Formula One World championship leader Nico Rosberg and his Mercedes teammate Lewis Hamilton collided and retired in a sensational crash on the opening lap at Sunday's Spanish Grand Prix.
The two were scrapping for the lead and came together in a fashion that wrecked Mercedes' hopes of another one-two triumph and revived the bitter memories of their collision in the 2014 Belgian Grand Prix.
"We have spoken to both drivers and it is not a clear cut decision - we have lost 43 points after lots of effort by the team in the last few difficult weeks," said a strained Toto Wolff, the team chief.
Non-executive director Niki Lauda said: "It is stupid.

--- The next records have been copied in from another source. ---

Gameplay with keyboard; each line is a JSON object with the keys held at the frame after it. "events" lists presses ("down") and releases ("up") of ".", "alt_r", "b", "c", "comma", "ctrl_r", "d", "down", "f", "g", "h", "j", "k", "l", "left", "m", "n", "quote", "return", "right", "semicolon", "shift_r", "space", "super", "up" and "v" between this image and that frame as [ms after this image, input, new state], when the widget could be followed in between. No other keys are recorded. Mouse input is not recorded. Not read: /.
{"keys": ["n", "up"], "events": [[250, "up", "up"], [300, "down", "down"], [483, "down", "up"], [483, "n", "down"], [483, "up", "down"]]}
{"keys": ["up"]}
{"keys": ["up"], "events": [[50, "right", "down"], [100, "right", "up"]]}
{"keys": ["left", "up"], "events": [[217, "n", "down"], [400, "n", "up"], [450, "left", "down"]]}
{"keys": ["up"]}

We could have won this race Lewis was too aggressive.
"I need to talk to them myself, listen to the explanations, and then we will see."
Wolff said Lauda's comments were the instant emotional reaction of a former driver.
"We have to see all the data and take a considered view," he said.
Defending three-time champion Hamilton took the lead from pole position, but was passed at Turn One by the German, who took the initiative with a sweeping pass round the outside.
Briton Hamilton then gained speed on his run from Turn Three and attempted to pass inside Rosberg at Turn Four where, in defence of his position, the German driver 'closed the door' and forced his teammate onto the grass.
Hamilton then lost control and went into a spin and as his car slewed back across the circuit he clipped Rosberg, taking the pair of them off into a gravel trap less than 30 seconds into the race.
A furious Hamilton hurled his steering wheel out of his car after he came to rest and then slumped with his helmeted head in his hands.
Both men were unhurt and climbed from their cars to learn quickly that the stewards would investigate the accident after the race.
A Safety Car was deployed immediately and the field ran behind it for three laps before racing resumed, with Daniel Ricciardo of Red Bull in the lead ahead of his teammate Dutch teenager Max Verstappen.
As the two Mercedes drivers were taken back by scooters, their collision divided opinion in the paddock where emotions ran high in the Mercedes garage.
Hamilton was distraught in the knowledge that he had thrown away a chance of claiming his first victory in eight races since he won his third title in Texas last year.
In that period, Rosberg has won all seven races and taken a dominant lead in this year's championship while Hamilton, having suffered a series of misfortunes including two other first lap collisions and two engine failures.
The accident was witnessed by several of the Mercedes board's senior directors, who had flown in for the race.
It ended Rosberg's run of four wins this season and seven in all, dating back to last year, but did nothing for Hamilton's effort to close the 43-points lead that the German retained ahead of him.
It also revived memories of their acrimonious scraps in the last two years during which Hamilton has won two world titles and previous opening lap collisions involving championship contenders and team-mates Alain Prost and Ayrton Senna of McLaren-Honda in the past.
Both men returned to the paddock with their helmets on and refused to speak to reporters.